**SOURCE DOCUMENT**
An intersection connects the upstream preselection lanes and the downstream exit segments. Three types of input ports and two types of output ports are defined in the intersection model. $Inports$ ={${\{“p\_i{n}_m”\}}_{m=1}^{msize}$, ${\{“e\_i{n}_n”\}}_{n=1}^{nsize}$, $“tlc\_in”$}, $Outports$ = {${\{“p\_ou{t}_n”\}}_{n=1}^{nsize}$, ${\{“e\_ou{t}_m”\}}_{m=1}^{msize}$}, where $“p\_i{n}_m”$ is used to receive $platoon$ messages from an upstream preselection lane, $“e\_i{n}_n”$ is used to receive $exit$ messages from a downstream exit segment, $“tlc\_in”$ is used to receive $phase\_index$ messages from a traffic light model, $“p\_ou{t}_n”$ is used to send $platoon$/$revise$ messages to a downstream segment, $“e\_ou{t}_m”$ is used to send $exit$ messages to an upstream preselection lane, and $msize$, $nsize$ are the number of the upstream lanes and downstream segments, respectively. In an intersection model, each upstream preselection lane $i_m$ corresponds to a pair of ($“p\_i{n}_m”$, $“e\_ou{t}_m”$) and $Ent$ represents the set of all preselection lanes (i.e., $i_m\in Ent$), while each downstream segment $o_n$ corresponds to a pair of ($“p\_ou{t}_n”$, $“e\_i{n}_n”$) and $Ext$ represents the set of all downstream segments (i.e., $o_n\in Ext$).

**EXERCISE TASK 1**
How many types of input ports and output ports does the intersection model text define?
These records are unrelated to the intersection model text.

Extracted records
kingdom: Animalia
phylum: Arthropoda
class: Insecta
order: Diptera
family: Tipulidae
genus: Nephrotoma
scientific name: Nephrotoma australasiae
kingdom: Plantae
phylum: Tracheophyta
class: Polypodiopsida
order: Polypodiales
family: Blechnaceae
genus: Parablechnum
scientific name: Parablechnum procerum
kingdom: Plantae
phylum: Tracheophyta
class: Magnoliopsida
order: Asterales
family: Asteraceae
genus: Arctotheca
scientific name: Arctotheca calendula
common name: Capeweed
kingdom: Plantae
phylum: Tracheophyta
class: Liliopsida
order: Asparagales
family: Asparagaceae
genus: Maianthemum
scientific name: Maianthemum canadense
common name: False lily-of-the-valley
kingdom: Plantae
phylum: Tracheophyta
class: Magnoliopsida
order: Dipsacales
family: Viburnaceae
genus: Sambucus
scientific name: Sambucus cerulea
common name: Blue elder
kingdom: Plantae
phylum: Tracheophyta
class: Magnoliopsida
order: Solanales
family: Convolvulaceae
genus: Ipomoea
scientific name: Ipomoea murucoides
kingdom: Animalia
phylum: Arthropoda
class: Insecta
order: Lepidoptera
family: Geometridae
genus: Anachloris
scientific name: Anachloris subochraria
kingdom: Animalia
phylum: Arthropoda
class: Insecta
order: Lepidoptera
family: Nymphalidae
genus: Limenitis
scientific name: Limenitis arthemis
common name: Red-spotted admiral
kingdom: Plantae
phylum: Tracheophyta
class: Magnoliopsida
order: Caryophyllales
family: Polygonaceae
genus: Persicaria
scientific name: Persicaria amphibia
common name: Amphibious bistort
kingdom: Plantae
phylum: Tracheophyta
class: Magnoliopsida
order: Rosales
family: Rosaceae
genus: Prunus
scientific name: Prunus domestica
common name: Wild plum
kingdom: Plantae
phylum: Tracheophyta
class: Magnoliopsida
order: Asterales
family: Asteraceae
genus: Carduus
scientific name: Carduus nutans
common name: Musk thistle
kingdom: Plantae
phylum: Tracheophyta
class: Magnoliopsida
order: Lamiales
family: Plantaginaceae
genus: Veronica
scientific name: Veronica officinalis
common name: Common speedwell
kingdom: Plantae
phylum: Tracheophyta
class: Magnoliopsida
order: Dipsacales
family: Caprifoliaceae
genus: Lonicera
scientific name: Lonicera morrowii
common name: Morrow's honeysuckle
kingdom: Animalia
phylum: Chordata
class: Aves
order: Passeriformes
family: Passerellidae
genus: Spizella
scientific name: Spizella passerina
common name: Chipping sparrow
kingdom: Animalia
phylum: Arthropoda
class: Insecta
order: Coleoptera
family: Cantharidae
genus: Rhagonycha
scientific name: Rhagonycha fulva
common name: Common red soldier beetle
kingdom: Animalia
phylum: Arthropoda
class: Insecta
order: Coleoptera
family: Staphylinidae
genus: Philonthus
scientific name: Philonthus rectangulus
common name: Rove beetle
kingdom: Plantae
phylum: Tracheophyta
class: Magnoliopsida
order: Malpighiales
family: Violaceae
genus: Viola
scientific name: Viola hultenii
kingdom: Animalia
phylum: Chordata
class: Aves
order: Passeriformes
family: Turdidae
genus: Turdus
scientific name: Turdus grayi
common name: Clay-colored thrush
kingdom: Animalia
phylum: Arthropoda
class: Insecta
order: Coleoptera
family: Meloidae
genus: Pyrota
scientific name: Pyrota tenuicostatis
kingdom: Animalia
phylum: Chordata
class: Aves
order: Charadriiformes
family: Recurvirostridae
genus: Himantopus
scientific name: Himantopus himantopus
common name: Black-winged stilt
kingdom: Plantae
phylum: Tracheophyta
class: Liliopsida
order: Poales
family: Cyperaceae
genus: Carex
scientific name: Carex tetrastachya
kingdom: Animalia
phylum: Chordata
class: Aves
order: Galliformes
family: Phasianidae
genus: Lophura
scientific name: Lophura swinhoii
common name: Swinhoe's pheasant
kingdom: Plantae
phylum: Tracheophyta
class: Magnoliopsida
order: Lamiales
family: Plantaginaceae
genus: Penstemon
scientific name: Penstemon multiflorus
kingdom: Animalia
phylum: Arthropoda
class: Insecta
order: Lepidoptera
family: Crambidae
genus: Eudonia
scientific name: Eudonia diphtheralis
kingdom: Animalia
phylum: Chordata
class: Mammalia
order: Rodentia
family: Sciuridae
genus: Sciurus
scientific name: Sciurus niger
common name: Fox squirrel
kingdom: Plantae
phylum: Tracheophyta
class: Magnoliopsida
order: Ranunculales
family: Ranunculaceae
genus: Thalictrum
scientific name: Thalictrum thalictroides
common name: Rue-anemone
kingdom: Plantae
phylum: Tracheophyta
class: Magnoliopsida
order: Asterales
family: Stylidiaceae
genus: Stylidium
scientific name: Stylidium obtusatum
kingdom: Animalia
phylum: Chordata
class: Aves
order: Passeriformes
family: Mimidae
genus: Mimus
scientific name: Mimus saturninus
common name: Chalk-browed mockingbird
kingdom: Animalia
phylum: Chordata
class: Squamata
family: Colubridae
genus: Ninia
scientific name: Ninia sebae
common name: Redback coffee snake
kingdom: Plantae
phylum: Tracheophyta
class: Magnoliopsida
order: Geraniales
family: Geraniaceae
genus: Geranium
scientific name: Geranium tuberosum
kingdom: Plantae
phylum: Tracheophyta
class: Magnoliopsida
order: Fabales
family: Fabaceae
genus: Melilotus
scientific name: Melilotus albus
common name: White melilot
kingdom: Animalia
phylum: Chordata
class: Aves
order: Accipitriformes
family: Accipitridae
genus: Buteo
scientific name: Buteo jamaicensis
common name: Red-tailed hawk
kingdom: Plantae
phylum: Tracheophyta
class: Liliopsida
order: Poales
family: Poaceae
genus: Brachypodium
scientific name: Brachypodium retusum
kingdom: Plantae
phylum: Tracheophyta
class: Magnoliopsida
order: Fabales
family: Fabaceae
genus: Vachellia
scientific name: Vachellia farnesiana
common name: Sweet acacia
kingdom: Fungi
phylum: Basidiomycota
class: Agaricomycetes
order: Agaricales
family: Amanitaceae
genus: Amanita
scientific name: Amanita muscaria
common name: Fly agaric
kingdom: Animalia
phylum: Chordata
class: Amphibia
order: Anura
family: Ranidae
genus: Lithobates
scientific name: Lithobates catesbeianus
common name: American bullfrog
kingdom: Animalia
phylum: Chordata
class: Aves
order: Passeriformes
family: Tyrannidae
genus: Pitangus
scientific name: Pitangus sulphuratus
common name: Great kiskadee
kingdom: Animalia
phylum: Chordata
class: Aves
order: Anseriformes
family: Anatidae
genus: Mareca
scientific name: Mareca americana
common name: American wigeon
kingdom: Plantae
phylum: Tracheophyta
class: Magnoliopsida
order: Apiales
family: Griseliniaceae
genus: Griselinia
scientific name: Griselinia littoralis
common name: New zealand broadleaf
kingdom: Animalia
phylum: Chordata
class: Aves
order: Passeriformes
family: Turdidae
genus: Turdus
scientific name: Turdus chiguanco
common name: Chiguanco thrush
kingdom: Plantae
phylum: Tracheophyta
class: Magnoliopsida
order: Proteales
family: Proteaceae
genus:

**EXERCISE TASK 2**
Rewrite the records from their first line through the line containing "scientific name: Maianthemum canadense", inclusive, changing every "phylum" to "division" and keeping everything else the same. Give only those lines.

**REPLY 1**
Three types of input ports and two types of output ports.

**REPLY 2**
kingdom: Animalia
division: Arthropoda
class: Insecta
order: Diptera
family: Tipulidae
genus: Nephrotoma
scientific name: Nephrotoma australasiae
kingdom: Plantae
division: Tracheophyta
class: Polypodiopsida
order: Polypodiales
family: Blechnaceae
genus: Parablechnum
scientific name: Parablechnum procerum
kingdom: Plantae
division: Tracheophyta
class: Magnoliopsida
order: Asterales
family: Asteraceae
genus: Arctotheca
scientific name: Arctotheca calendula
common name: Capeweed
kingdom: Plantae
division: Tracheophyta
class: Liliopsida
order: Asparagales
family: Asparagaceae
genus: Maianthemum
scientific name: Maianthemum canadense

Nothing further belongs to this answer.